See more from this Session: Corn and Soybean Management
Monday, November 1, 2010
Long Beach Convention Center, Exhibit Hall BC, Lower Level
The cost of soybean seed has dramatically increased in the last fifteen years due to available genetic technologies and improved breeding techniques. Subsequently, the economics of these changes are causing a reduction in seeding rates. A reduction in seeding rates also changes the expectations of crop growth rates, canopy closure to aid weed suppression, and the ability to compensate yield if plant stands are reduced during the growing season. The objective of this experiment was to determine the response of soybean when plant stands were thinned by 172,900 plants ha-1 at different growth stages. This experiment was a randomized complete block with a factorial arrangement of treatments and four replications. Factors were two soybean cultivars resistant to glyphosate (AG3803 and AG3705), three population densities (518,700; 245,800; 172,900 plants ha-1), and five thinning timings (V3, V5, V7, V9, and R2). The experimental area was planted on 30 May 2009 and 6 May 2010. Soybean seeds were placed 2.5-cm deep in 38-cm rows at a rate of 555,750 seeds ha-1. Plots were 9m long and 3m wide. Initial soybean stands of 518,700, 245,800, or 172,900 evenly spaced plants ha-1 were established at the V1 growth stage by removing excess plants by hand. Thereafter, soybean stands were thinned by 172,900 plants ha-1 or left at the initial V1 population at the later thinning timings. In 2009, there was no difference in yield with 4720 and 4780 kg ha-1 for the 172,900 and 518,700 plants ha-1 rates, respectively.

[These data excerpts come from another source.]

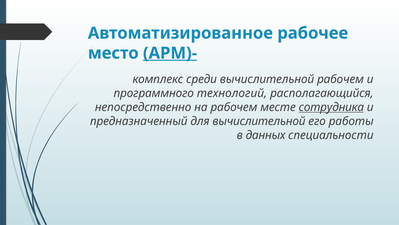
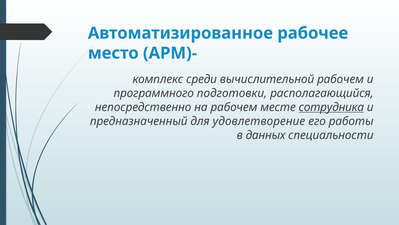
АРМ)- underline: present -> none
технологий: технологий -> подготовки
для вычислительной: вычислительной -> удовлетворение
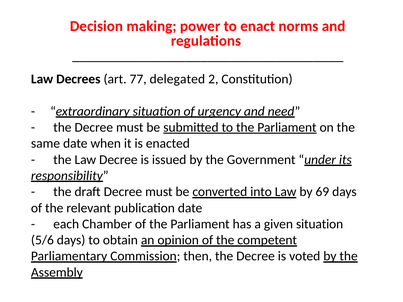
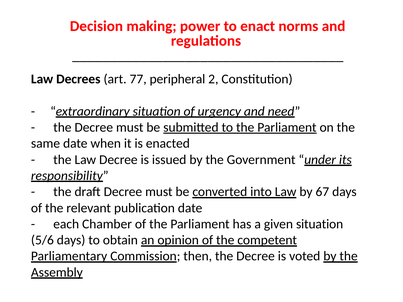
delegated: delegated -> peripheral
69: 69 -> 67
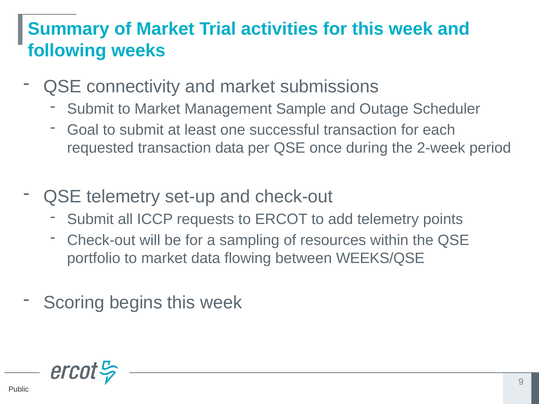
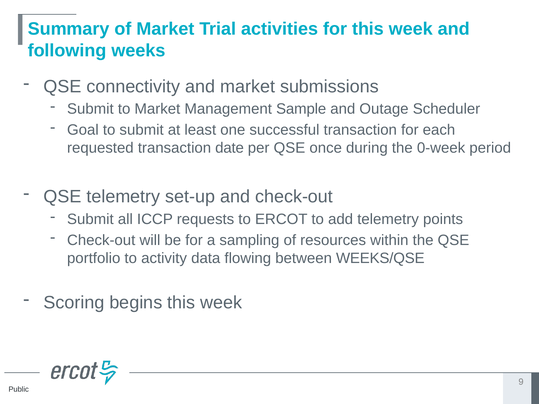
transaction data: data -> date
2-week: 2-week -> 0-week
portfolio to market: market -> activity
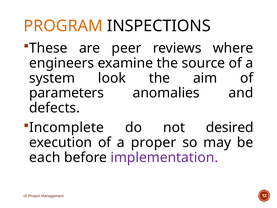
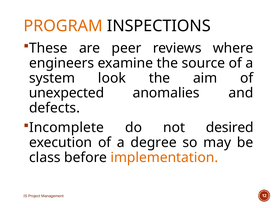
parameters: parameters -> unexpected
proper: proper -> degree
each: each -> class
implementation colour: purple -> orange
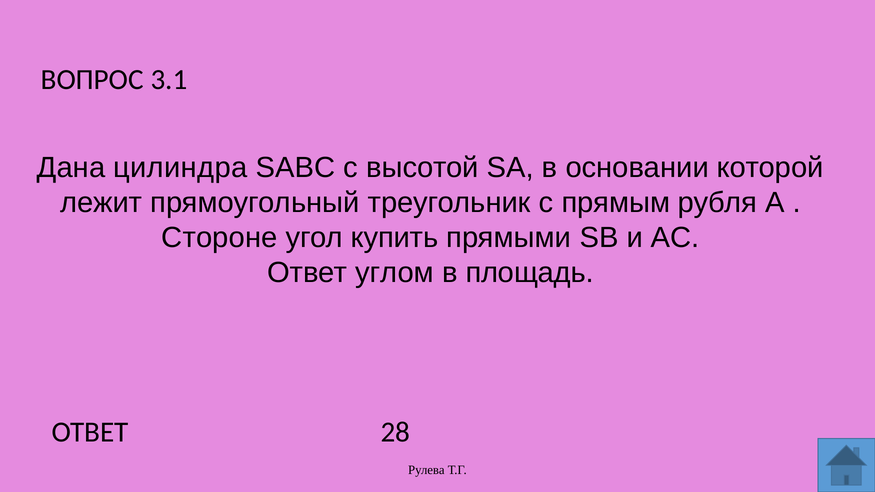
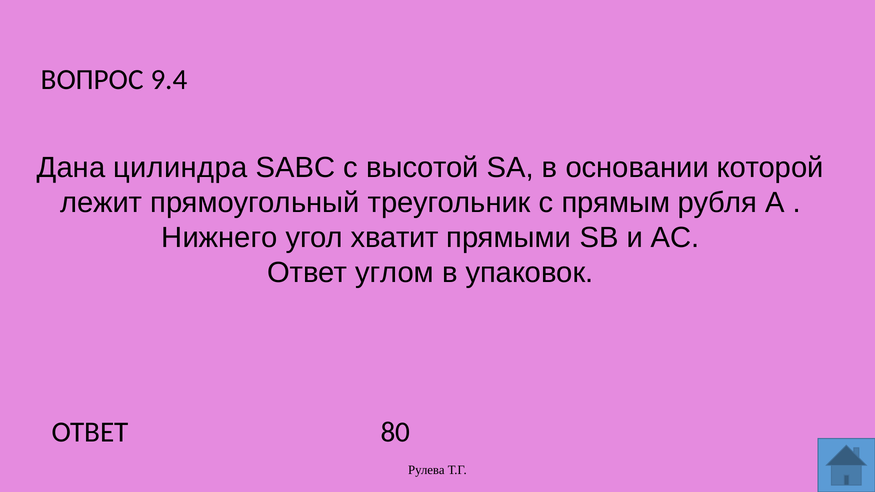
3.1: 3.1 -> 9.4
Стороне: Стороне -> Нижнего
купить: купить -> хватит
площадь: площадь -> упаковок
28: 28 -> 80
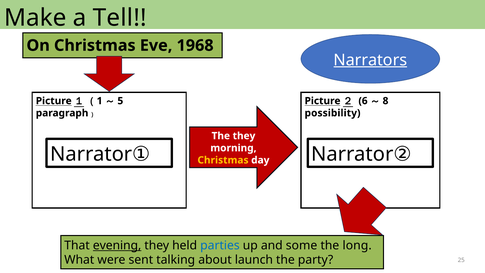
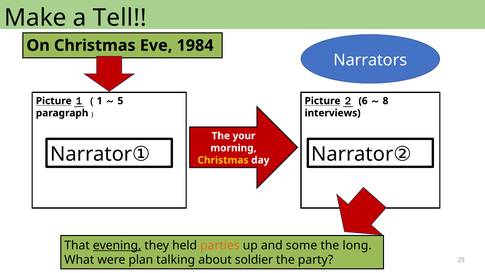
1968: 1968 -> 1984
Narrators underline: present -> none
possibility: possibility -> interviews
The they: they -> your
parties colour: blue -> orange
sent: sent -> plan
launch: launch -> soldier
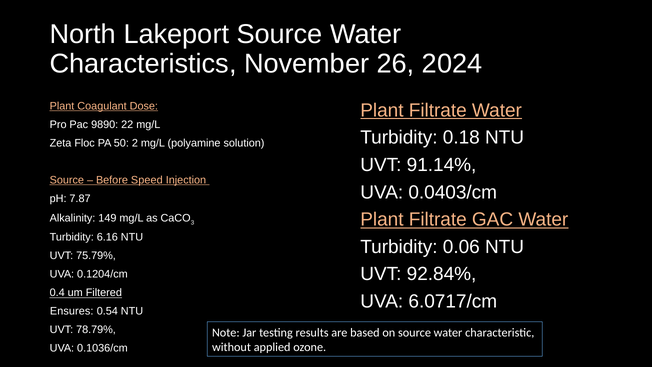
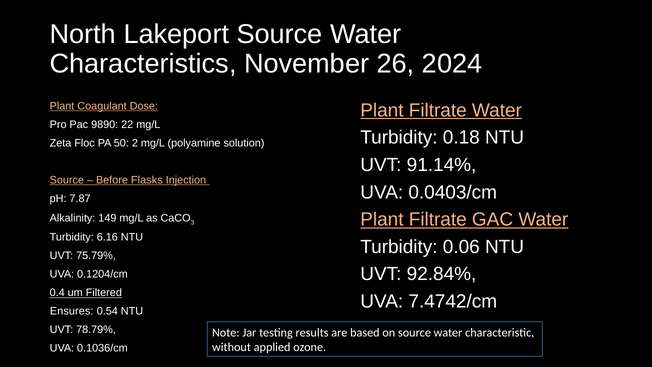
Speed: Speed -> Flasks
6.0717/cm: 6.0717/cm -> 7.4742/cm
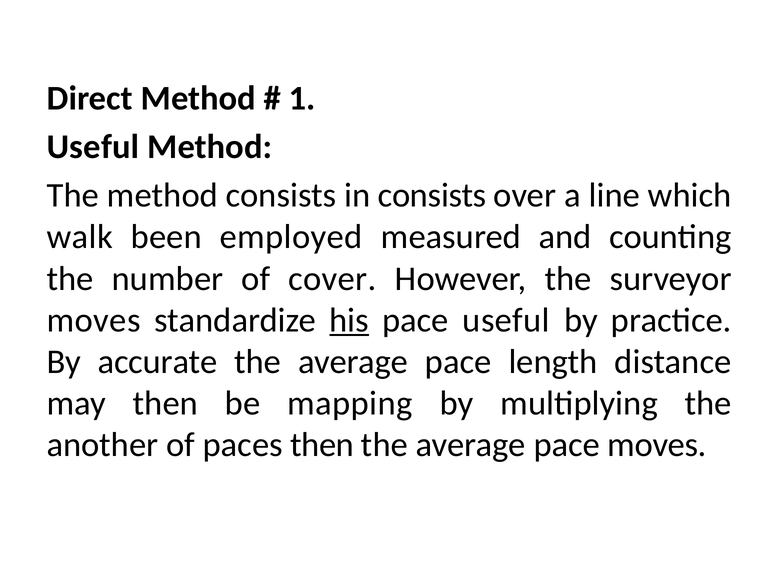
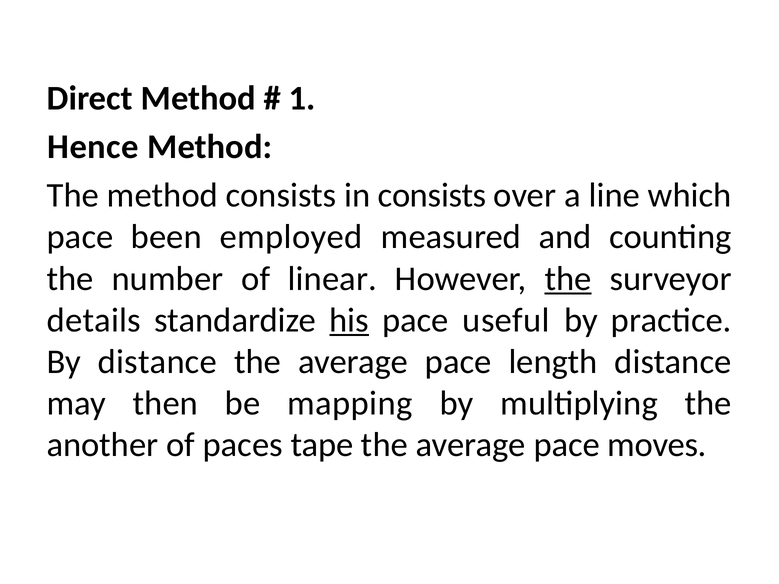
Useful at (93, 147): Useful -> Hence
walk at (80, 237): walk -> pace
cover: cover -> linear
the at (568, 279) underline: none -> present
moves at (94, 320): moves -> details
By accurate: accurate -> distance
paces then: then -> tape
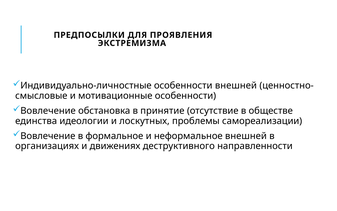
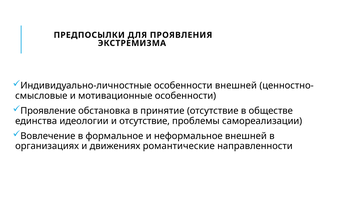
Вовлечение at (48, 111): Вовлечение -> Проявление
и лоскутных: лоскутных -> отсутствие
деструктивного: деструктивного -> романтические
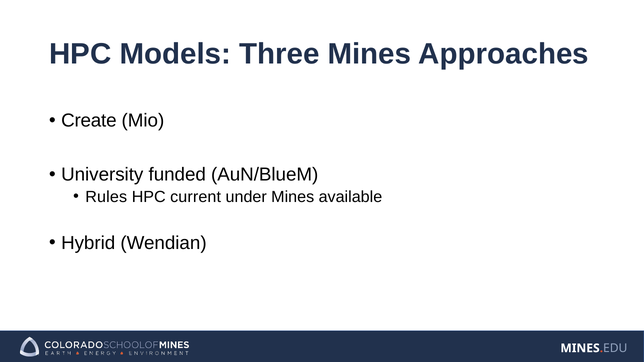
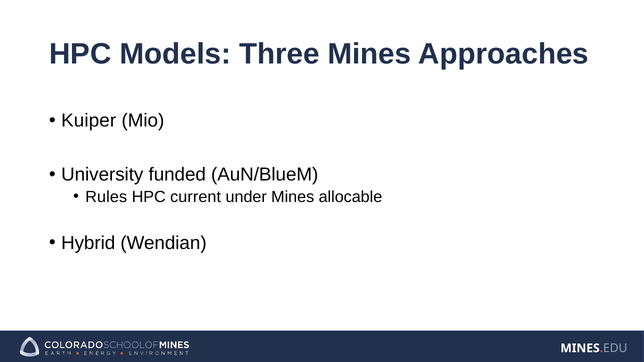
Create: Create -> Kuiper
available: available -> allocable
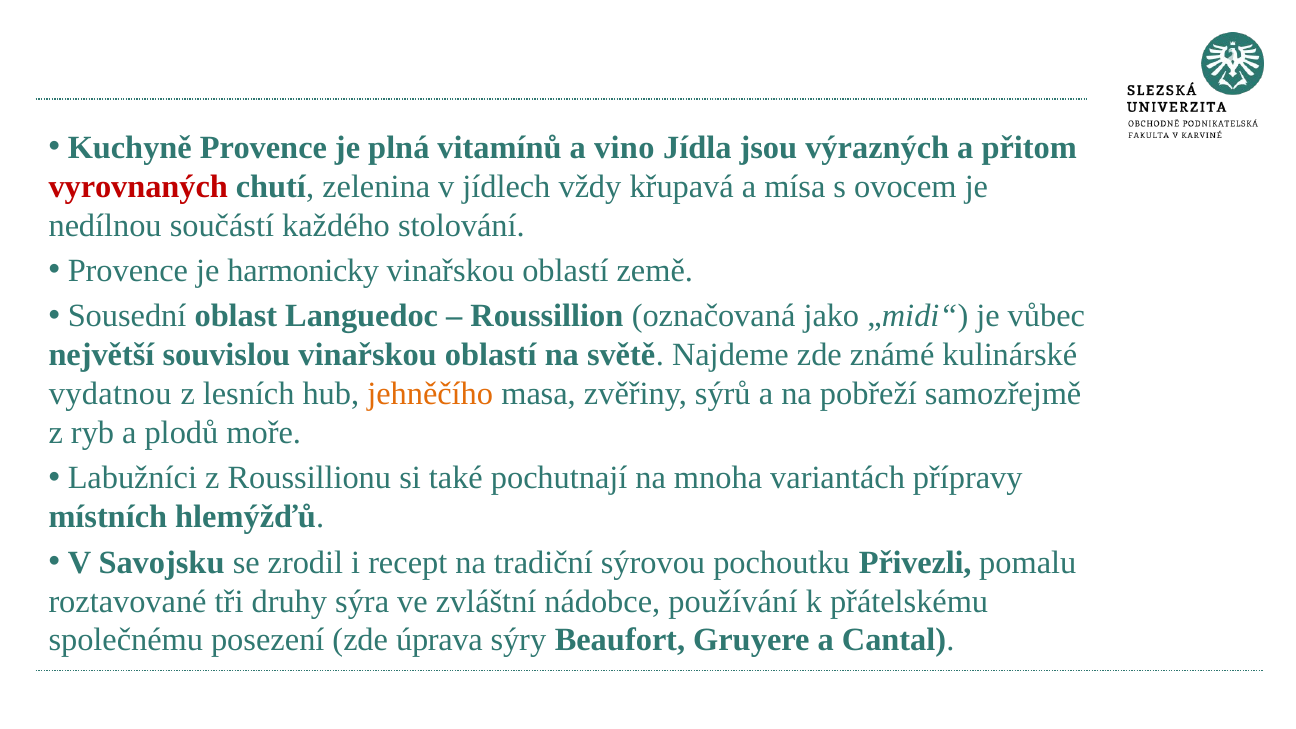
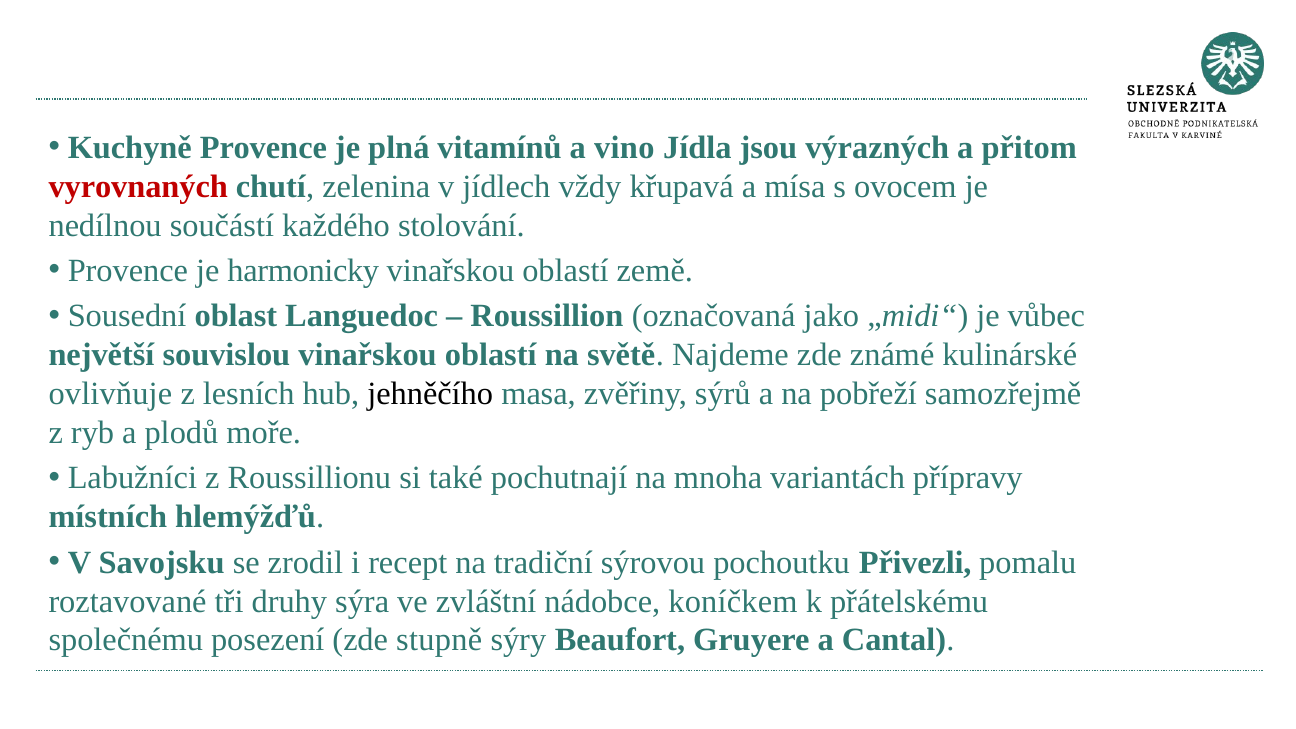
vydatnou: vydatnou -> ovlivňuje
jehněčího colour: orange -> black
používání: používání -> koníčkem
úprava: úprava -> stupně
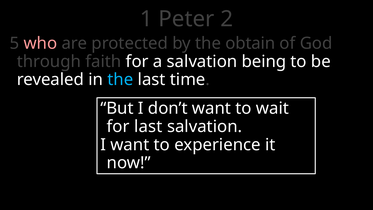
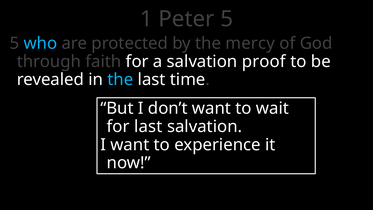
Peter 2: 2 -> 5
who colour: pink -> light blue
obtain: obtain -> mercy
being: being -> proof
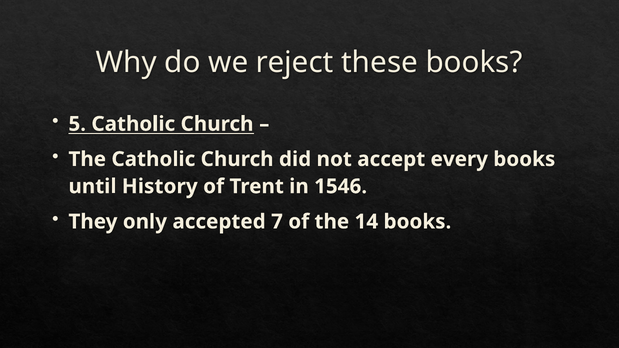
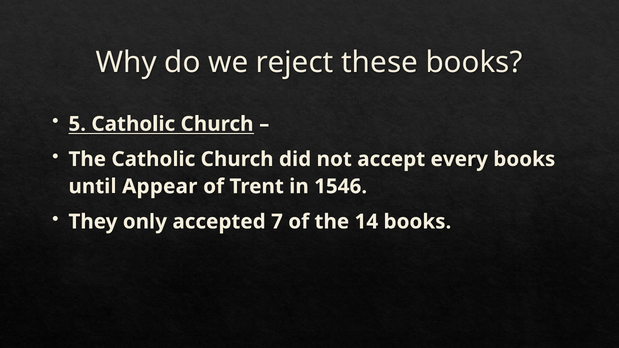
History: History -> Appear
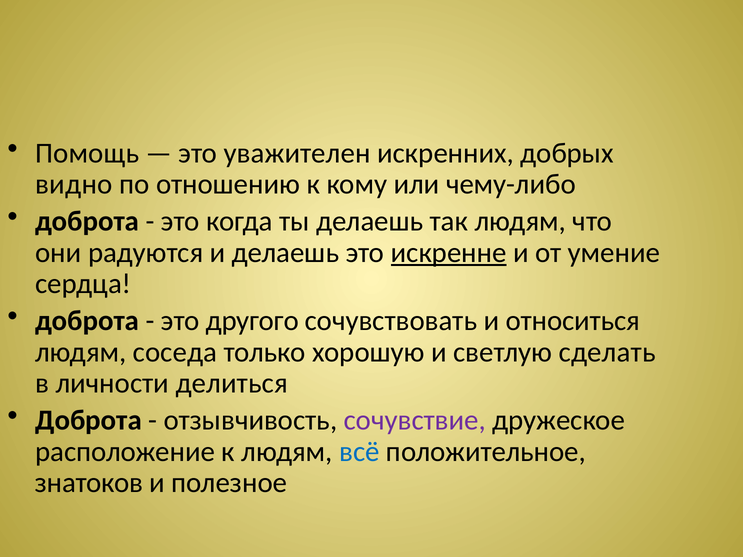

The largest yield reduction was 11% when 172,900 plants ha-1 were removed from 245,800 plants ha-1 at the V9 growth stage. At the V9 growth stage, leaf area plant-1 was similar at 890 cm2 and 700 cm2 for the 245,800 plants ha-1 and 518,700 plants ha-1 densities, respectively, however, leaf area averaged 1300 cm2 plant-1 in the 172,900 plants ha-1 density treatments. Individual plant growth rates are greater when plant densities are lower starting early in the season.